ABSTRACT

The 140 written pages of BL Add. MS 36529 (hereafter B) each measure 190 by 290 mm, and form a characteristic collection made by John Harington of Stepney and his son Sir John Harington of Kelston. The paper, with a watermark of a pot with a handle and trefoil, is similar to Briquet 12672, supporting the supposed date of the transcription outlined below.1 The collection includes a translation of one of Ovid’s epistles by Sir Thomas Chaloner, a unique transcription of many poems by Sir Thomas Wyatt, an important manuscript of 27 of the Earl of Surrey’s poems, as well as a pre-1555 manuscript version of Thomas Phaer’s translation of the first three books of the Aeneid. In the middle of all these poems, on fols 69v-78r, in a quite different hand, is one of the two extant versions of this poem.2 The fact that it is in this collection, a close companion manuscript to the Arundel Harington manuscript and British Library Egerton MS 2711, all primarily collections of John Harington of Stepney, suggests that the Campion poem was transcribed soon after composition in 1567-69. The seventeen pages consist of a single-page dedication and, on the other sixteen pages, a Latin hexameter poem by Edmund Campion beginning with a scribal title, nascentis ecclesiae generatio prim a :

Heroicis virtutibus ornatissimo viro D. Anthonio Browneo Vicecomiti montis acuti, Edmundus Campianus Oxon. aeternam et veram felicitatem praecatur: [For Anthony Brown, Viscount Montague, a man supremely endowed with heroic virtues: Edmund Campion of Oxford prays that he may enjoy eternal and true happiness.] (fol. 70r)

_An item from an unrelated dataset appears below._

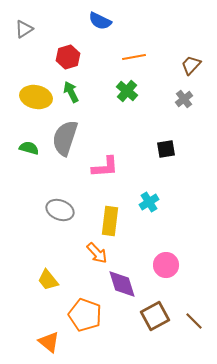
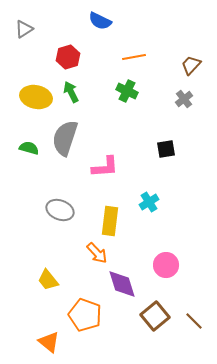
green cross: rotated 15 degrees counterclockwise
brown square: rotated 12 degrees counterclockwise
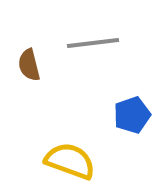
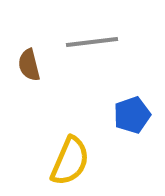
gray line: moved 1 px left, 1 px up
yellow semicircle: rotated 93 degrees clockwise
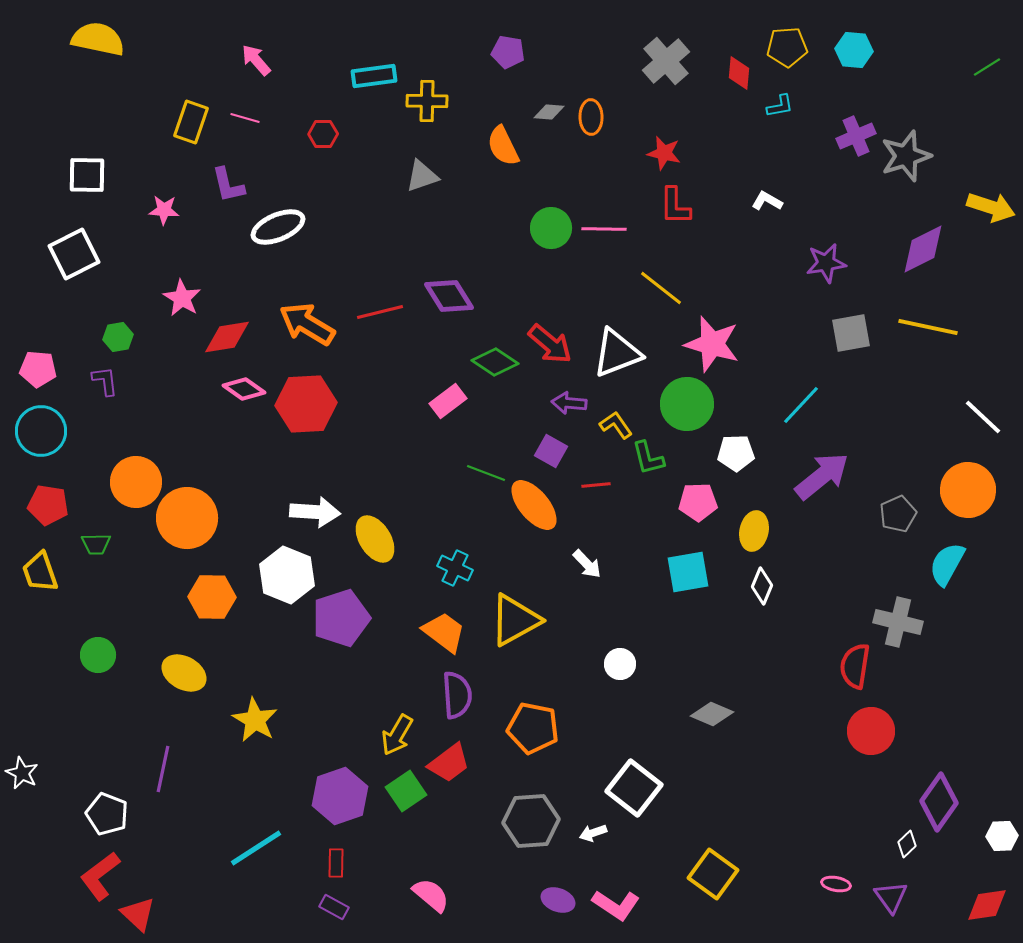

There are sixty lines on each of the seventeen pages, written in a neat secretary hand with italics for emphasis in key apostrophes or proper names and many detailed marginal glosses giving the biblical and historical references. The scribe of B appears to have written the text at a single session, because he has become very tired by the last four pages: the handwriting becomes less regular; there are many mistakes and corrections and the lines are less horizontal. The last page, for example, fol. 78r, contains five corrections in thirty-nine lines. That the scribe has had particular problems with the minims places it in close relation with Holkham MS 437, where there are many corrections of i, m, n and u.